Gli aumenti e i conti in tasca ai clienti
Oggi segnaliamo un articolo della rivista “Altroconsumo” (lo trovate anche online) che tratta delle rimodulazioni di Wind e fa un po’ di conti in tasca ai clienti.
E’ molto interessante e vi invitiamo a leggerlo completamente, in particolare la tabella che riporta la spesa secondo due profili di consumo tra i più comuni (e ringraziamo Alpi74 che ce l’ha segnalato nel forum).
Da questi calcoli si evincono alcune cose molto interessanti, sempre tenendo presente che chi dovesse usare il cellulare in modo molto diverso dai due profili indicati, dovrebbe preoccuparsi di spendere mezz’ora di tempo per adattare i calcoli al proprio utilizzo:
1) Wind 10 è una tariffa molto competitiva. Wind 12 non esattamente. L’aumento medio (senza costi di ricarica) viene quantificato in un 19% in più, e come vedete fa scendere la tariffa dai vertici del risparmio, portandola ad un livello più modesto.
2) Chi prima del 4 marzo pagava i costi di ricarica, spendeva sicuramente un 25% secco in più rispetto alla tariffa Wind 10 base (l’indice di risparmio sarebbe stato pari a 125). Dopo il 4 marzo, avendo tagliato i costi di ricarica a tutti, questi clienti si ritrovano a spendere il 25% in meno. Dal 1° maggio, in seguito alle rimodulazioni a Wind 12, questi clienti spenderebbero in media il 19% in più, quindi a conti fatti, questi clienti si ritroveranno a spendere mediamente il 6% in meno rispetto a quanto facevano con una Wind 10 e pagando i “costi di ricarica”.
3) Chi prima del 4 marzo NON pagava i costi di ricarica, aveva una Wind 10 dura e pura, che se sta ai vertici del mercato ora per certe tipologie di cliente, immaginatevi prima, quando praticamente tutti i competitors di Wind facevano pagare il 20-30% in più di costi di ricarica. Dal 1° maggio in seguito alla rimodulazione a Wind 12, questi clienti subiranno l’aumento medio del 19%, mentre i clienti di altre aziende, senza costi di ricarica, si troverebbero a spendere il 20-30% in meno.

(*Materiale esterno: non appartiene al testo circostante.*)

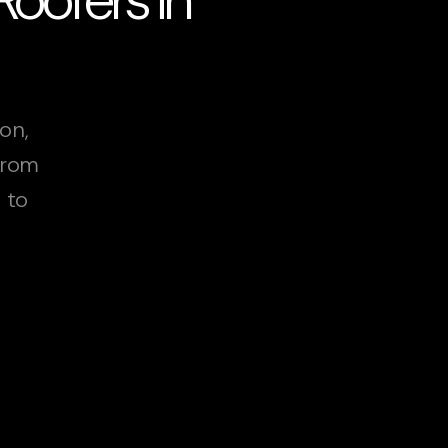
on,
From
 to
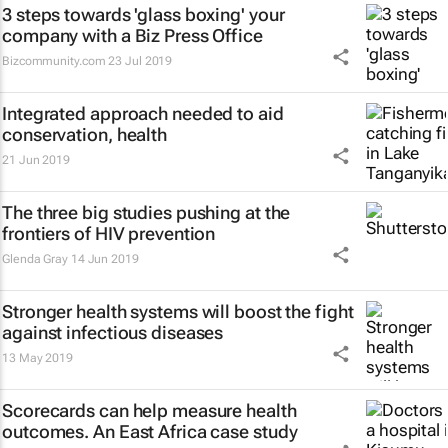
3 steps towards 'glass boxing' your
company with a Biz Press Office
Bizcommunity.com
23 Jul 2019
Integrated approach needed to aid
conservation, health
21 Jun 2019
The three big studies pushing at the
frontiers of HIV prevention
Glenda Gray
14 Jun 2019
Stronger health systems will boost the fight
against infectious diseases
13 May 2019
Scorecards can help measure health
outcomes. An East Africa case study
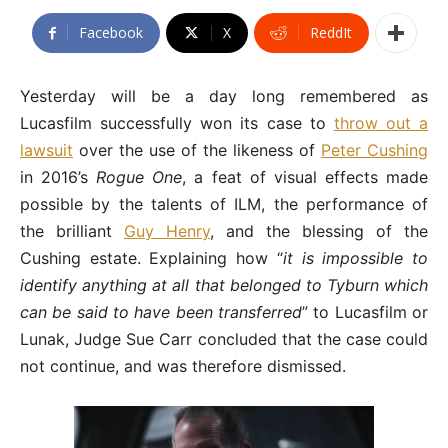
Facebook
X
ReddIt
Yesterday will be a day long remembered as
Lucasfilm successfully won its case to
throw out a
lawsuit
over the use of the likeness of
Peter Cushing
in 2016’s
Rogue One
, a feat of visual effects made
possible by the talents of ILM, the performance of
the brilliant
Guy Henry
, and the blessing of the
Cushing estate. Explaining how “
it is impossible to
identify anything at all that belonged to Tyburn which
can be said to have been transferred
” to Lucasfilm or
Lunak, Judge Sue Carr concluded that the case could
not continue, and was therefore dismissed.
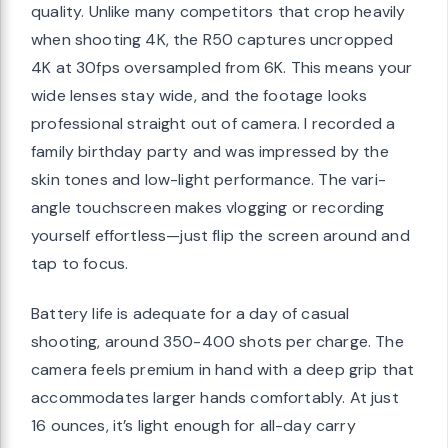
quality. Unlike many competitors that crop heavily
when shooting 4K, the R50 captures uncropped
4K at 30fps oversampled from 6K. This means your
wide lenses stay wide, and the footage looks
professional straight out of camera. I recorded a
family birthday party and was impressed by the
skin tones and low-light performance. The vari-
angle touchscreen makes vlogging or recording
yourself effortless—just flip the screen around and
tap to focus.
Battery life is adequate for a day of casual
shooting, around 350-400 shots per charge. The
camera feels premium in hand with a deep grip that
accommodates larger hands comfortably. At just
16 ounces, it’s light enough for all-day carry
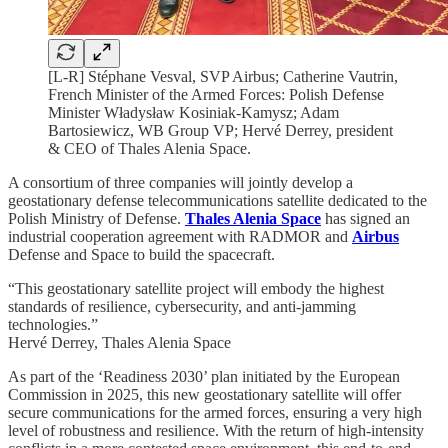
[L-R] Stéphane Vesval, SVP Airbus; Catherine Vautrin,
French Minister of the Armed Forces: Polish Defense
Minister Władysław Kosiniak-Kamysz; Adam
Bartosiewicz, WB Group VP; Hervé Derrey, president
& CEO of Thales Alenia Space.
A consortium of three companies will jointly develop a
geostationary defense telecommunications satellite dedicated to the
Polish Ministry of Defense.
Thales Alenia Space
has signed an
industrial cooperation agreement with RADMOR and
Airbus
Defense and Space to build the spacecraft.
“This geostationary satellite project will embody the highest
standards of resilience, cybersecurity, and anti-jamming
technologies.”
Hervé Derrey, Thales Alenia Space
As part of the ‘Readiness 2030’ plan initiated by the European
Commission in 2025, this new geostationary satellite will offer
secure communications for the armed forces, ensuring a very high
level of robustness and resilience. With the return of high-intensity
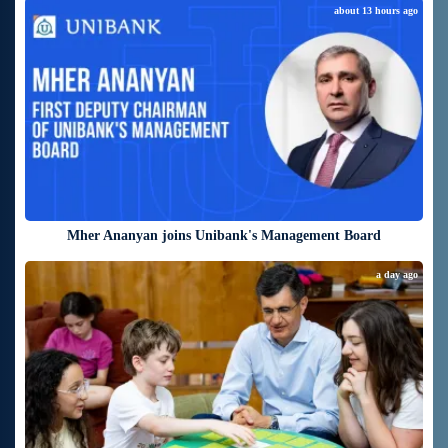
about 13 hours ago
Mher Ananyan joins Unibank's Management Board
a day ago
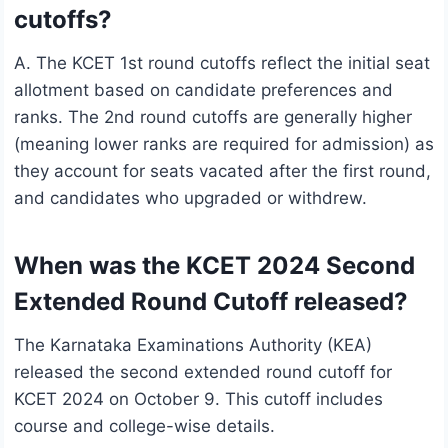
cutoffs?
A. The KCET 1st round cutoffs reflect the initial seat
allotment based on candidate preferences and
ranks. The 2nd round cutoffs are generally higher
(meaning lower ranks are required for admission) as
they account for seats vacated after the first round,
and candidates who upgraded or withdrew.
When was the KCET 2024 Second
Extended Round Cutoff released?
The Karnataka Examinations Authority (KEA)
released the second extended round cutoff for
KCET 2024 on October 9. This cutoff includes
course and college-wise details.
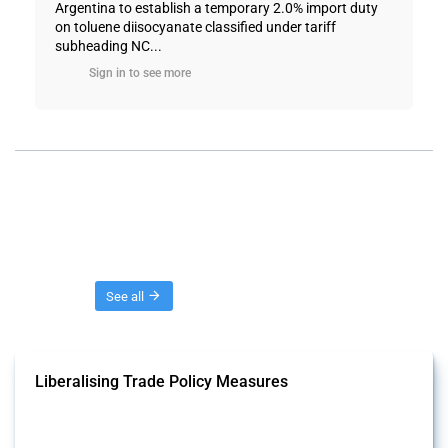
Argentina to establish a temporary 2.0% import duty
on toluene diisocyanate classified under tariff
subheading NC...
Sign in to see more
Threads
See all
Liberalising Trade Policy Measures
This Thread tracks liberalising trade policy interventions affecting all
products. Covering all types of interventions monitored by Global
Trade Alert, it highlights how the yearly number of these measures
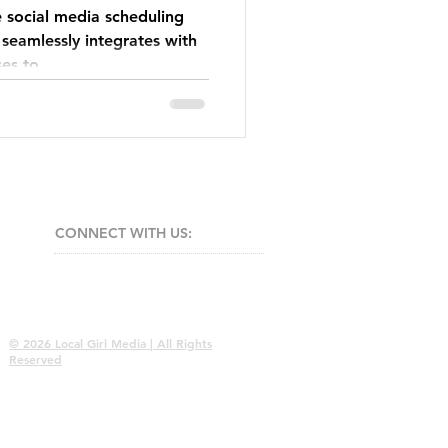
e social media scheduling
 seamlessly integrates with
ses to
CONNECT​
WITH US:​​
© 2026 Local Girl Media | All Rights
Reserved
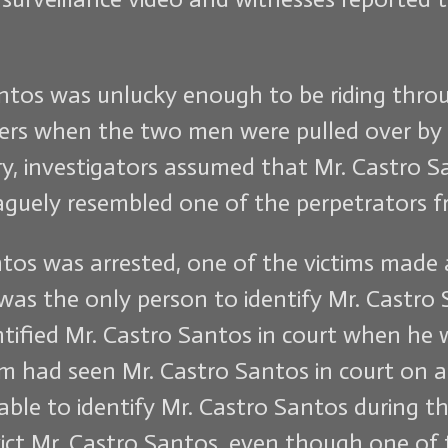
antos was unlucky enough to be riding throu
ers when the two men were pulled over by 
ry, investigators assumed that Mr. Castro 
guely resembled one of the perpetrators fr
os was arrested, one of the victims made a 
was the only person to identify Mr. Castro S
dentified Mr. Castro Santos in court when he
m had seen Mr. Castro Santos in court on at 
le to identify Mr. Castro Santos during the
ct Mr. Castro Santos, even though one of 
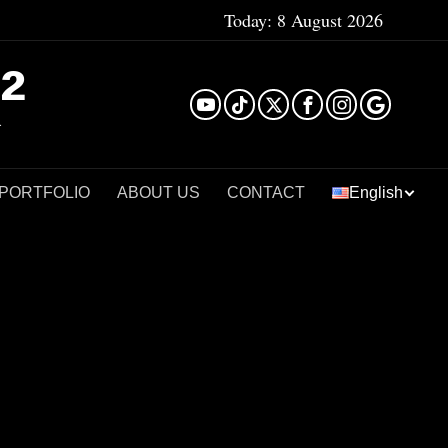
Today:
8 August 2026
²
 PORTFOLIO
ABOUT US
CONTACT
English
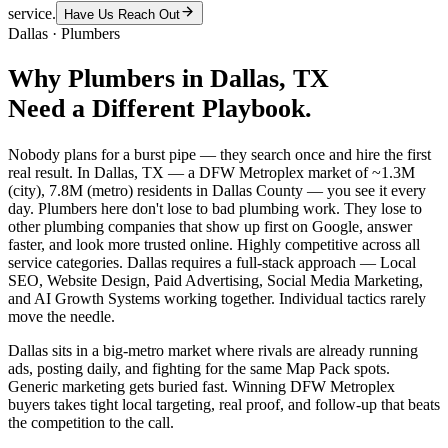
service.
Have Us Reach Out
Dallas
·
Plumbers
Why
Plumbers
in
Dallas
, TX
Need a Different Playbook.
Nobody plans for a burst pipe — they search once and hire the first
real result. In Dallas, TX — a DFW Metroplex market of ~1.3M
(city), 7.8M (metro) residents in Dallas County — you see it every
day. Plumbers here don't lose to bad plumbing work. They lose to
other plumbing companies that show up first on Google, answer
faster, and look more trusted online. Highly competitive across all
service categories. Dallas requires a full-stack approach — Local
SEO, Website Design, Paid Advertising, Social Media Marketing,
and AI Growth Systems working together. Individual tactics rarely
move the needle.
Dallas sits in a big-metro market where rivals are already running
ads, posting daily, and fighting for the same Map Pack spots.
Generic marketing gets buried fast. Winning DFW Metroplex
buyers takes tight local targeting, real proof, and follow-up that beats
the competition to the call.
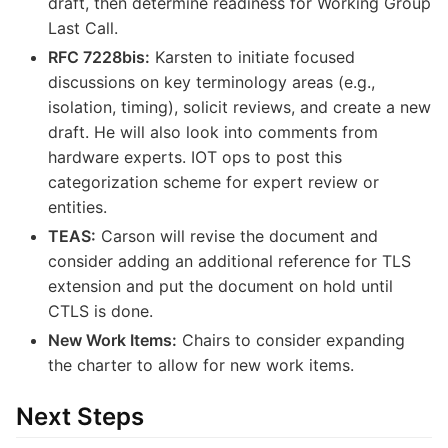
draft, then determine readiness for Working Group
Last Call.
RFC 7228bis:
Karsten to initiate focused
discussions on key terminology areas (e.g.,
isolation, timing), solicit reviews, and create a new
draft. He will also look into comments from
hardware experts. IOT ops to post this
categorization scheme for expert review or
entities.
TEAS:
Carson will revise the document and
consider adding an additional reference for TLS
extension and put the document on hold until
CTLS is done.
New Work Items:
Chairs to consider expanding
the charter to allow for new work items.
Next Steps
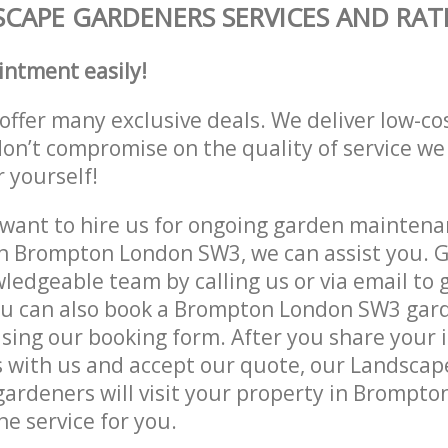
CAPE GARDENERS SERVICES AND RAT
intment easily!
offer many exclusive deals. We deliver low-co
don’t compromise on the quality of service we
r yourself!
ant to hire us for ongoing garden maintenan
n Brompton London SW3, we can assist you. G
ledgeable team by calling us or via email to g
ou can also book a Brompton London SW3 gard
lising our booking form. After you share your 
 with us and accept our quote, our Landsca
ardeners will visit your property in Brompt
he service for you.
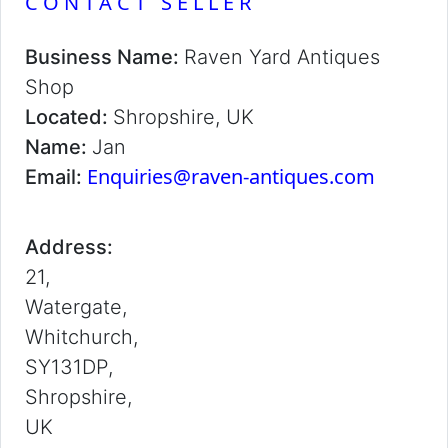
CONTACT SELLER
Business Name:
Raven Yard Antiques
Shop
Located:
Shropshire, UK
Name:
Jan
Enquiries@raven-antiques.com
Email:
Address:
21,
Watergate,
Whitchurch,
SY131DP,
Shropshire,
UK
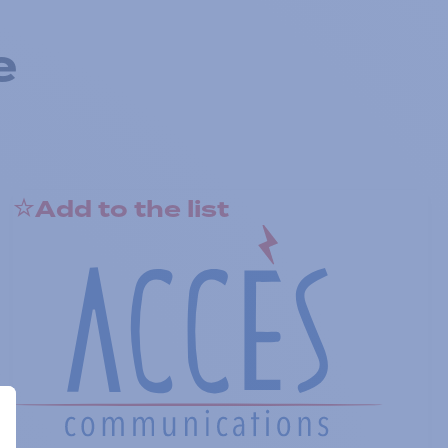
e
Add to the list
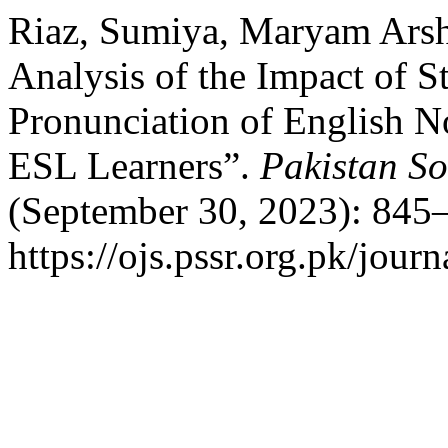
Riaz, Sumiya, Maryam Arsh
Analysis of the Impact of St
Pronunciation of English 
ESL Learners”.
Pakistan So
(September 30, 2023): 845–
https://ojs.pssr.org.pk/journ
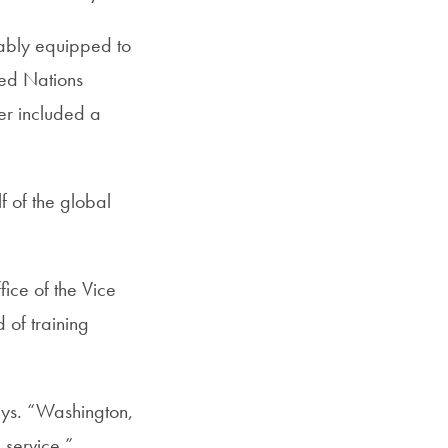
nably equipped to
ted Nations
ver included a
f of the global
ice of the Vice
 of training
says. “Washington,
 service.”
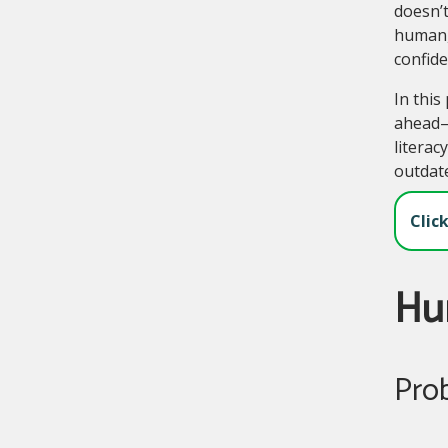
doesn’t
human, 
confide
In this
ahead—p
literac
outdate
Clic
Hu
Pro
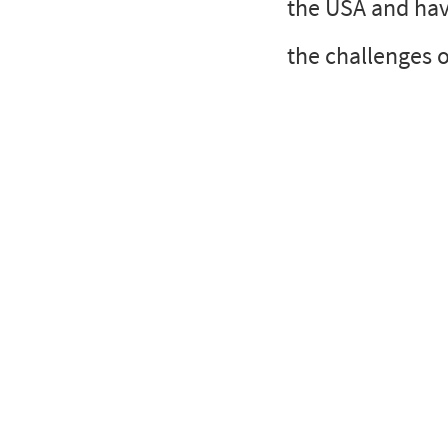
the USA and hav
the challenges o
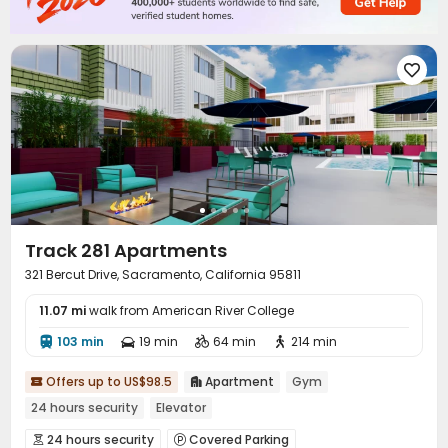

Track 281 Apartments
321 Bercut Drive, Sacramento, California 95811
11.07 mi
walk from American River College
103 min
19 min
64 min
214 min




Offers up to US$98.5
Apartment
Gym


24 hours security
Elevator
24 hours security
Covered Parking


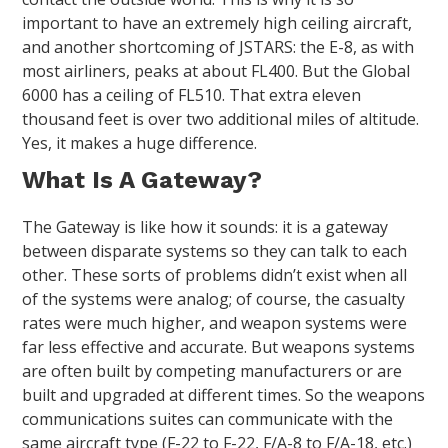
important to have an extremely high ceiling aircraft,
and another shortcoming of JSTARS: the E-8, as with
most airliners, peaks at about FL400. But the Global
6000 has a ceiling of FL510. That extra eleven
thousand feet is over two additional miles of altitude.
Yes, it makes a huge difference.
What Is A Gateway?
The Gateway is like how it sounds: it is a gateway
between disparate systems so they can talk to each
other. These sorts of problems didn’t exist when all
of the systems were analog; of course, the casualty
rates were much higher, and weapon systems were
far less effective and accurate. But weapons systems
are often built by competing manufacturers or are
built and upgraded at different times. So the weapons
communications suites can communicate with the
same aircraft type (F-22 to F-22, F/A-8 to F/A-18, etc.)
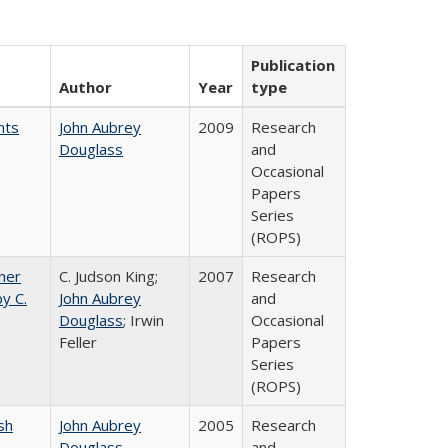
Publication
Author
Year
type
nts
John Aubrey
2009
Research
Douglass
and
Occasional
Papers
Series
(ROPS)
gher
C. Judson King;
2007
Research
y C.
John Aubrey
and
Douglass
; Irwin
Occasional
Feller
Papers
Series
(ROPS)
sh
John Aubrey
2005
Research
Douglass
and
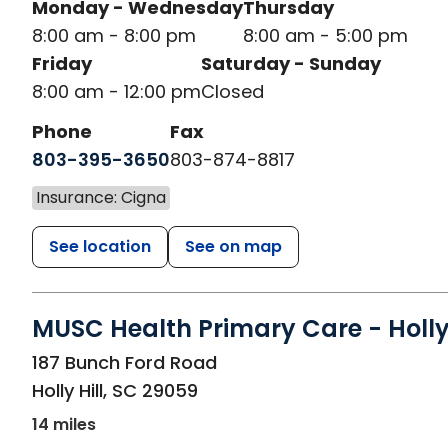
Monday - Wednesday
Thursday
8:00 am - 8:00 pm
8:00 am - 5:00 pm
Friday
Saturday - Sunday
8:00 am - 12:00 pm
Closed
Phone
Fax
803-395-3650
803-874-8817
Insurance: Cigna
See location
See on map
MUSC Health Primary Care - Holly 
in Holly Hill, SC
187 Bunch Ford Road
Holly Hill
,
SC
29059
14 miles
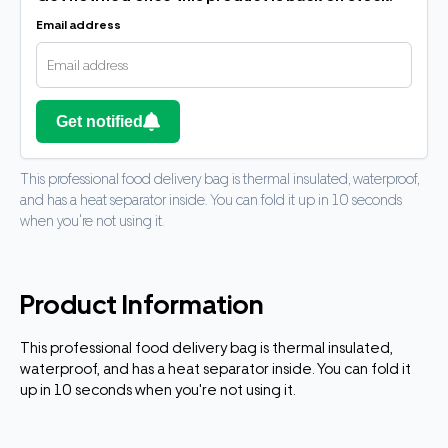
Email address
Get notified
This professional food delivery bag is thermal insulated, waterproof,
and has a heat separator inside. You can fold it up in 10 seconds
when you're not using it.
Product Information
This professional food delivery bag is thermal insulated,
waterproof, and has a heat separator inside. You can fold it
up in 10 seconds when you're not using it.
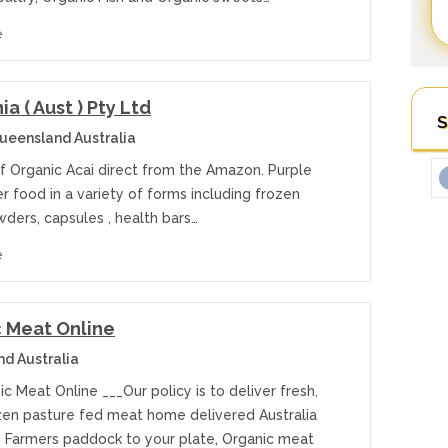
e
a ( Aust ) Pty Ltd
S
eensland Australia
of Organic Acai direct from the Amazon. Purple
r food in a variety of forms including frozen
ders, capsules , health bars…
e
 Meat Online
d Australia
c Meat Online ___Our policy is to deliver fresh,
zen pasture fed meat home delivered Australia
 Farmers paddock to your plate, Organic meat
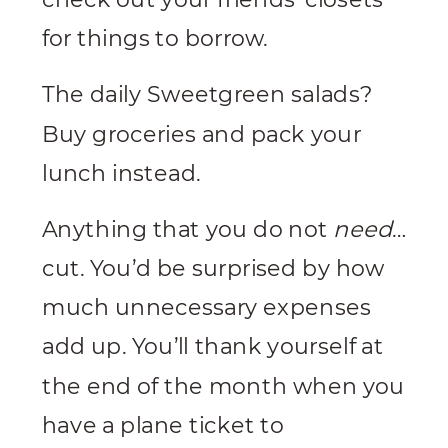
for things to borrow.
The daily Sweetgreen salads?
Buy groceries and pack your
lunch instead.
Anything that you do not
need
…
cut. You’d be surprised by how
much unnecessary expenses
add up. You’ll thank yourself at
the end of the month when you
have a plane ticket to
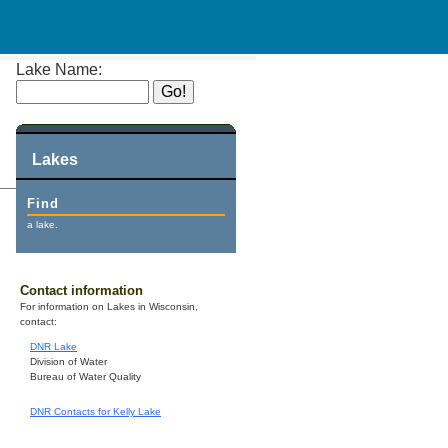
Lake Name:
Lakes
Find
a lake.
Contact information
For information on Lakes in Wisconsin,
contact:
DNR Lake
Division of Water
Bureau of Water Quality
DNR Contacts for Kelly Lake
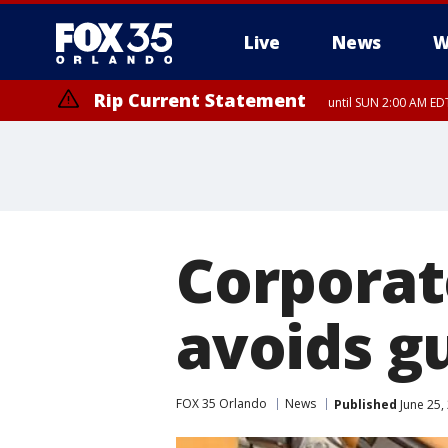
Live
News
W
Rip Current Statement
until SUN 2:00 AM EDT
Corporat
avoids g
FOX 35 Orlando
News
Published
June 25,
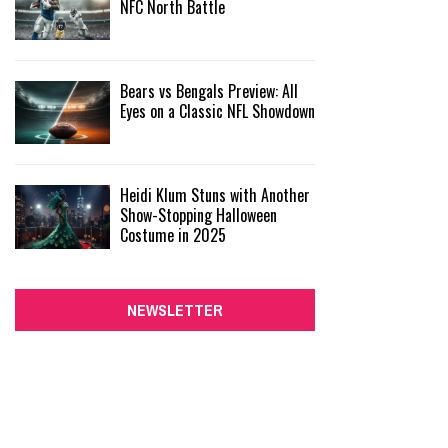
NFC North Battle
Bears vs Bengals Preview: All
Eyes on a Classic NFL Showdown
Heidi Klum Stuns with Another
Show-Stopping Halloween
Costume in 2025
NEWSLETTER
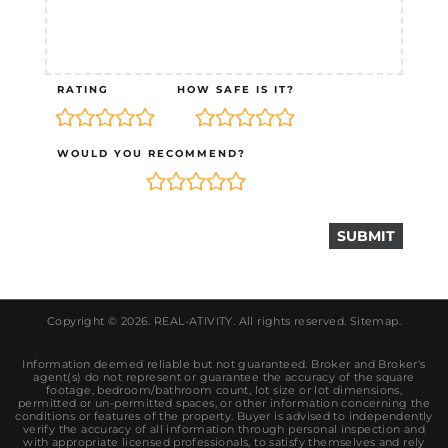
RATING
HOW SAFE IS IT?
WOULD YOU RECOMMEND?
Copyright © 2026.
REAL-ATIVITY
. All rights reserved.
Sitemap
.
Information deemed reliable but not guaranteed. Broker and Broker's
agent(s) do not represent or guarantee the accuracy of the square
footage, bedroom/bathroom count, lot size or lot dimensions,
permitted or un-permitted spaces, or other information concerning the
conditions or features of the property. Buyer is advised to independently
verify the accuracy of all information through personal inspection and
with appropriate licensed professionals, to satisfy themselves and rely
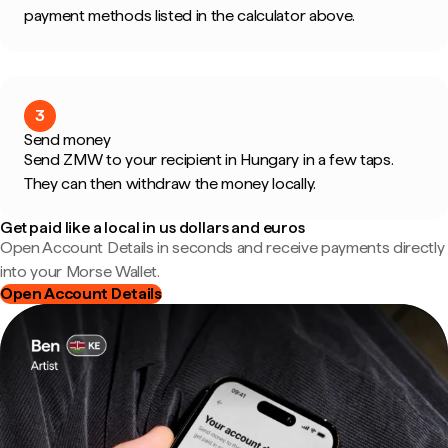
payment methods listed in the calculator above.
3
Send money
Send ZMW to your recipient in Hungary in a few taps.
They can then withdraw the money locally.
Get paid like a local in us dollars and euros
Open Account Details in seconds and receive payments directly
into your Morse Wallet.
Open Account Details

Insomma, la situazione per alcuni clienti rischia di ribaltarsi…
Come vedete sono conti assai interessanti, ma lo sarebbero ancora di più se ognuno, tralasciando i “profili di consumo” preconfezionati, come abbiamo suggerito sopra, spendesse un po’ di tempo e di risorse intellettive per farsi due conti.
Potrebbe scoprire che Wind continua ad essere conveniente, o che potrebbe essere diventata assai più cara della concorrenza.
Ricordiamoci e teniamo sempre a mente che la capacità di fare calcoli è e resta la nostra arma più potente per limitare le spese di ogni giorno.